━━ DATASET CONTENT

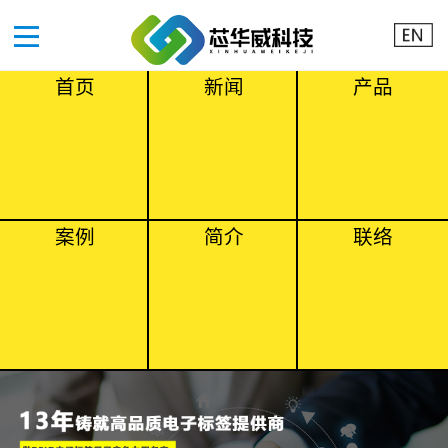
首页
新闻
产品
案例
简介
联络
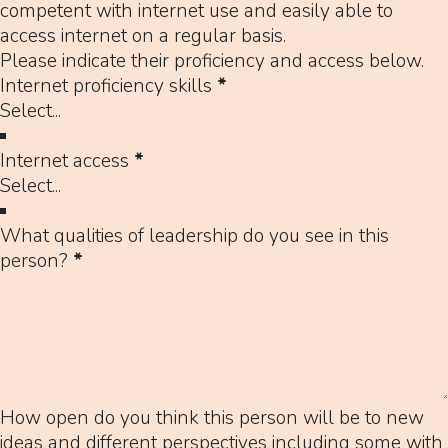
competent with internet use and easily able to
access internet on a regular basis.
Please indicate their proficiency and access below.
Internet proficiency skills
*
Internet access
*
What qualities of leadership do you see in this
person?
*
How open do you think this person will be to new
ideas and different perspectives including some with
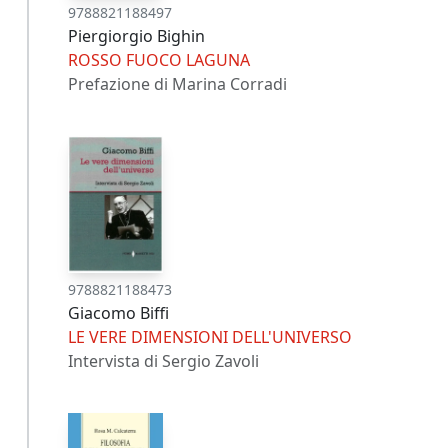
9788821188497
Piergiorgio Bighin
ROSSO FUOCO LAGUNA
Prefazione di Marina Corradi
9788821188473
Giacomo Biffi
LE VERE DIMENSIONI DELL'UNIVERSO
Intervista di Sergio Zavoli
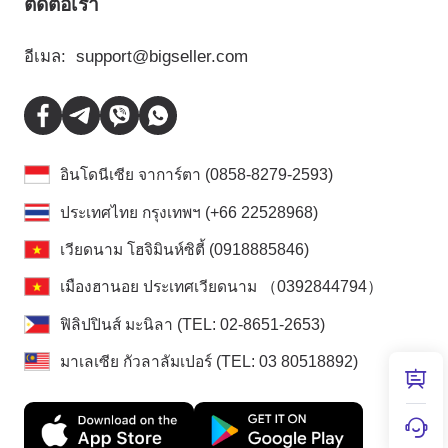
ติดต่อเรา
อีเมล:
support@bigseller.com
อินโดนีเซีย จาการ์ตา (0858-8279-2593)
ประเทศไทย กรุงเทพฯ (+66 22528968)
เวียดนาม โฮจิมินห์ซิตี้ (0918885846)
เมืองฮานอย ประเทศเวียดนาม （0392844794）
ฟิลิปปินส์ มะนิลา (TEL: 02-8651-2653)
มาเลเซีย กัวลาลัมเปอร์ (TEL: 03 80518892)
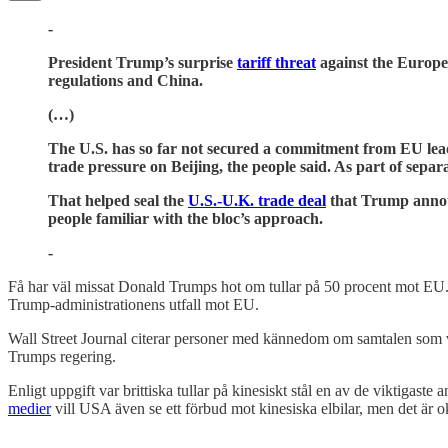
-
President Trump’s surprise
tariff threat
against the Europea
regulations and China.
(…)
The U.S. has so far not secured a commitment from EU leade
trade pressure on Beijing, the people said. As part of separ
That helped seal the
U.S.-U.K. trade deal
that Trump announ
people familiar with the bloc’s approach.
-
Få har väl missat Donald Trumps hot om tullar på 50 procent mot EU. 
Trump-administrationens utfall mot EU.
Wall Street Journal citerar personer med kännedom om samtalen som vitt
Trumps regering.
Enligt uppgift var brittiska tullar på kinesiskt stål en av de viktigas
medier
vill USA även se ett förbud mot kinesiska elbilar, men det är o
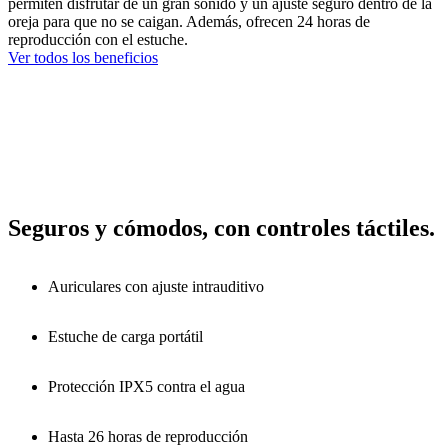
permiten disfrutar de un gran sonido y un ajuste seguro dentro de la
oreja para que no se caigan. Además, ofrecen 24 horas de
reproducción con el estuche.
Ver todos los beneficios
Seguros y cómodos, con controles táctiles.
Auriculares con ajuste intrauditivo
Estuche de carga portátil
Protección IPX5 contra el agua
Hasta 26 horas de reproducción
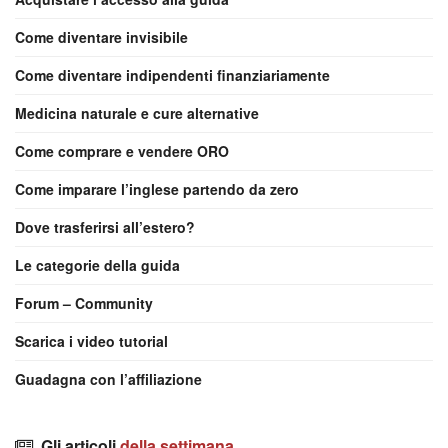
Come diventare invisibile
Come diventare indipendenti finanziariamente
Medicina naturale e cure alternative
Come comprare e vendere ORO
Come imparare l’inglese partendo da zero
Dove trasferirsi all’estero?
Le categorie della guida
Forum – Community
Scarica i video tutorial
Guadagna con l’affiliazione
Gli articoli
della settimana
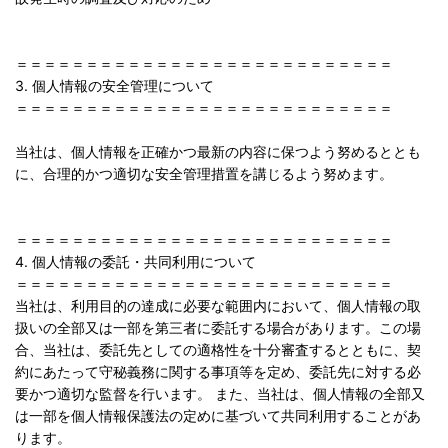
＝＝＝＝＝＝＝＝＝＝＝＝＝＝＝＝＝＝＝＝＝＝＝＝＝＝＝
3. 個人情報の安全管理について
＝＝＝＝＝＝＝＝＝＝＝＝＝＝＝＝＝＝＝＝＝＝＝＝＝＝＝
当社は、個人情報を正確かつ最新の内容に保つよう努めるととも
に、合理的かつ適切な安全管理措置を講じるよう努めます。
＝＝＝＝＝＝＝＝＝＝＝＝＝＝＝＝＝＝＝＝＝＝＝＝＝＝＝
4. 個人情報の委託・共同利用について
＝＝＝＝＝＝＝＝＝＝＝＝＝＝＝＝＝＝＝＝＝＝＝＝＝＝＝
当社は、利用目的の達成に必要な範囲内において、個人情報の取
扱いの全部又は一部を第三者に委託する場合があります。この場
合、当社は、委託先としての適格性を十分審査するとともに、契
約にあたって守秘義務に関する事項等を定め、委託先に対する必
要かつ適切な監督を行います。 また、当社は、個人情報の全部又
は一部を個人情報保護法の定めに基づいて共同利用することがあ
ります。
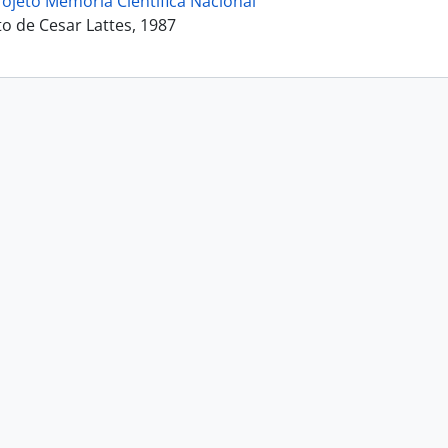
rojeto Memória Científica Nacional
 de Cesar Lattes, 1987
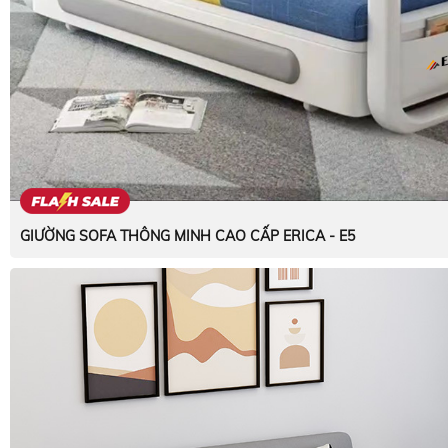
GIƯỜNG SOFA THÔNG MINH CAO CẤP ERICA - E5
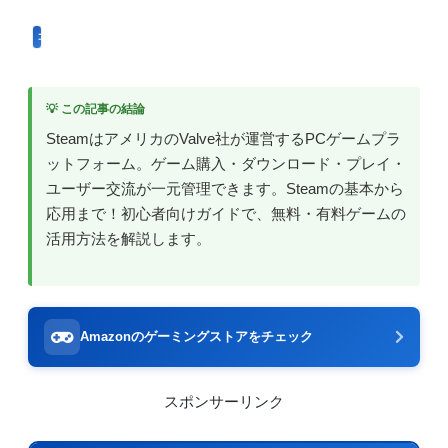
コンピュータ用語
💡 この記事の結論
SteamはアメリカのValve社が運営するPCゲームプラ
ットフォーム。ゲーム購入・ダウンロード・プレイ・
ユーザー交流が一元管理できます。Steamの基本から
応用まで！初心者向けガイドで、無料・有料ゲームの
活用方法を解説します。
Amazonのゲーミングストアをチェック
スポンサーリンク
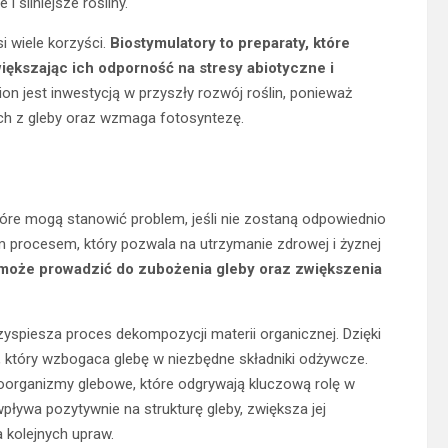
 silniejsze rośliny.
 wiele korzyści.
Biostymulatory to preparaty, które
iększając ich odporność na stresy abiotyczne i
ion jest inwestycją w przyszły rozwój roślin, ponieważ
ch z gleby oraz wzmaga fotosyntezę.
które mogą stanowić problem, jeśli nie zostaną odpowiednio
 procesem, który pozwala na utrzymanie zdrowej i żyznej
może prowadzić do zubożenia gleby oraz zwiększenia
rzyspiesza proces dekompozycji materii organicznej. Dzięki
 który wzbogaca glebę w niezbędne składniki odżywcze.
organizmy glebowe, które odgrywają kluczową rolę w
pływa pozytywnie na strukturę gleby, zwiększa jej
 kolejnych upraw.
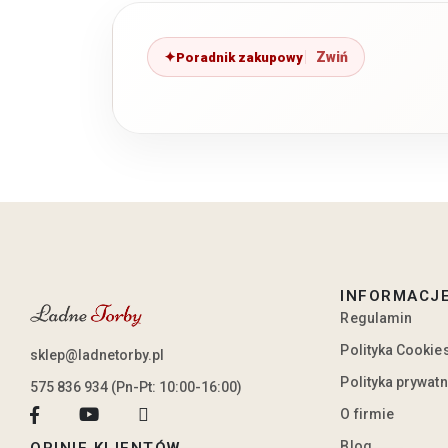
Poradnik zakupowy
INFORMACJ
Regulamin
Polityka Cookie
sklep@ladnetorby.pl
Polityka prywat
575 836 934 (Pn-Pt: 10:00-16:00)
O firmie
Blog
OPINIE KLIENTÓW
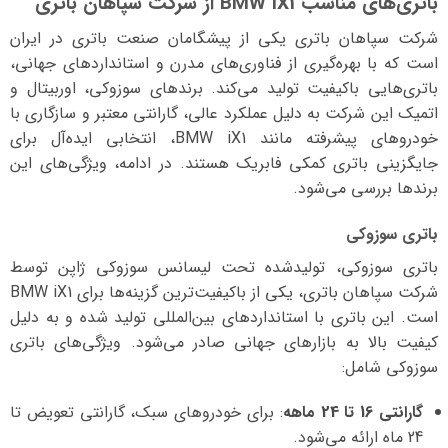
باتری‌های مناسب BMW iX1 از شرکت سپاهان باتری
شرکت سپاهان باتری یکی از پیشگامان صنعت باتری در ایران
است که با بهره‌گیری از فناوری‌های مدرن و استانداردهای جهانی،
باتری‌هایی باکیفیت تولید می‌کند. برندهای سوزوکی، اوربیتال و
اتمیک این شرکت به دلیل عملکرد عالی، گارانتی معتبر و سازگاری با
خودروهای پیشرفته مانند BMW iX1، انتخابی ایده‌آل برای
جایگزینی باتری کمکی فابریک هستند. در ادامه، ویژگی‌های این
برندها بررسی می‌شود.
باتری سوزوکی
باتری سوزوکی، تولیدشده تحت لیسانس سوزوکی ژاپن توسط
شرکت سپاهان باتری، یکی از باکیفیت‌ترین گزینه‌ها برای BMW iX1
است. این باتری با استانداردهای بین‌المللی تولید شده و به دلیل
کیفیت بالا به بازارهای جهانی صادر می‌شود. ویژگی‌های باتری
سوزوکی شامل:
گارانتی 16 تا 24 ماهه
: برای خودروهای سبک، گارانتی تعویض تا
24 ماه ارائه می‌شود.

━━━━

» REQUIRED ACTION:
Please retype the lines in the records from the line containing "permiten disfrutar de" up to and including the line containing "Estuche de carga portátil".

» WRITTEN ANSWER:
permiten disfrutar de un gran sonido y un ajuste seguro dentro de la
oreja para que no se caigan. Además, ofrecen 24 horas de
reproducción con el estuche.
Ver todos los beneficios
Seguros y cómodos, con controles táctiles.
Auriculares con ajuste intrauditivo
Estuche de carga portátil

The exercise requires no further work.